Making a throw


#1

What would be the very first thing to do to make a yoyo? Me and clywcollector are gunna start a company! Is there a good place to learn CAD?


#2

And who know how to do CAD?


#3

Yes I do but I don’t have the program though autodesk inventor pro is very similar and easy to use.


#4

I know how to use inventor pretty well. took a class this past school year and each year through high school

edit: this is also an amazing place to learn some tips and tricks on autocad


#5

You want to first get a very good design going. Next you want to contact a a machinist who can do the work. I will warn you, it is very expensive so back out now if your not willing to lay down a butt load of money. After this you want to contact companies that you can buy wholesale parts from(bearings, response ect) also you want to contact someone about anodizing. After this you’ll need packaging. Last but not least lots of money. It can cost 2-4 grand to put out a full run. (depending on size)


#6

Oh we will only do very small runs 2 see how they sell.


#7

Can’t wait to buy it and good luck


#8

For software if you have a student email you can pick up the whole AutoDesk suite for free, AutoCad, Inventor etc.


#9

Depending, you might also be able to use Blender.

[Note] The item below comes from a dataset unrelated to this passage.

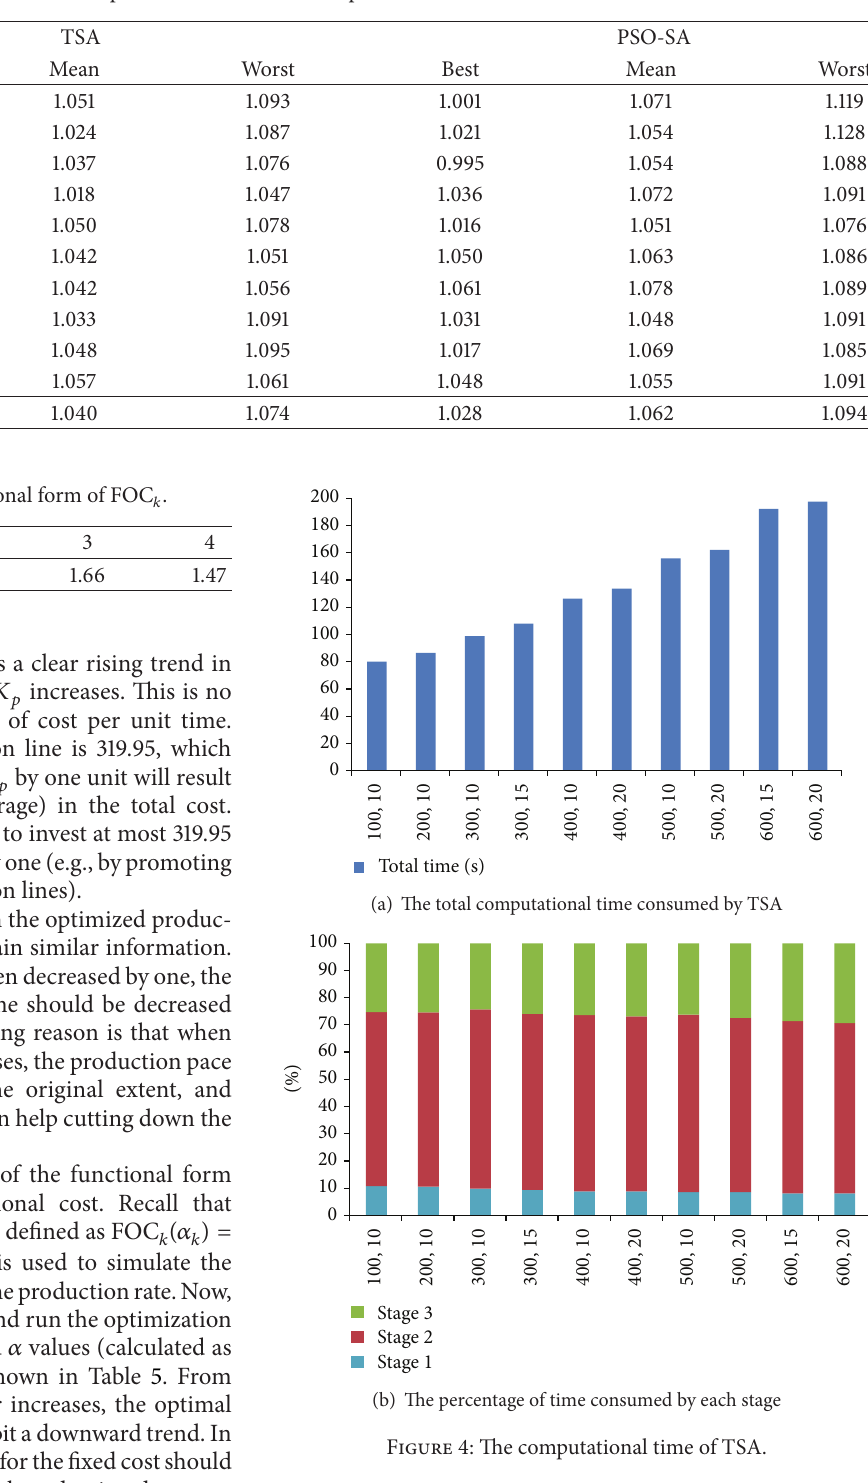
Table 4: The computational results under exponential distributions.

As far as manufacturing goes, it’s going to cost you a TON of money. We’re looking at thousands, not hundreds. Each time you have something made, whether it’s an actual run or a prototype, it’s going to cost you.


#10

Yupp thats why smaller runs don’t work so well they cost way more per yoyo and you make very little profit to go towards bigger runs (if your looking to go in that direction)


#11

So from what I understand, you have to go balls-deep with a full run of yo-yo’s to kick start a yo-yo company?


#12

Well, if you already have your own tools, or have access to them in some way, your startup costs will be much, much lower. For instance, there’s a place called TechShop nearby that teaches, and provides access to metal lathes, welders, 3d printers, etc, and their lessons and membership fees are pretty low. If you have access to a place like this, you can run off a handful for a month or two’s membership fees and the price of materials.

Otherwise, if you want to jumpstart a company, volume can very well help. Less cost per unit and such. Engineering and prototyping time will remain the same, though, so it all depends on what you want.

Edit: The downside to larger runs, of course, is that you could bomb and be sitting on unsold product. It’s a tradeoff.


#13

no not necessarily but what I’m saying its hard to make any money with very small runs (like 25-30 throws) unless your selling wholesale.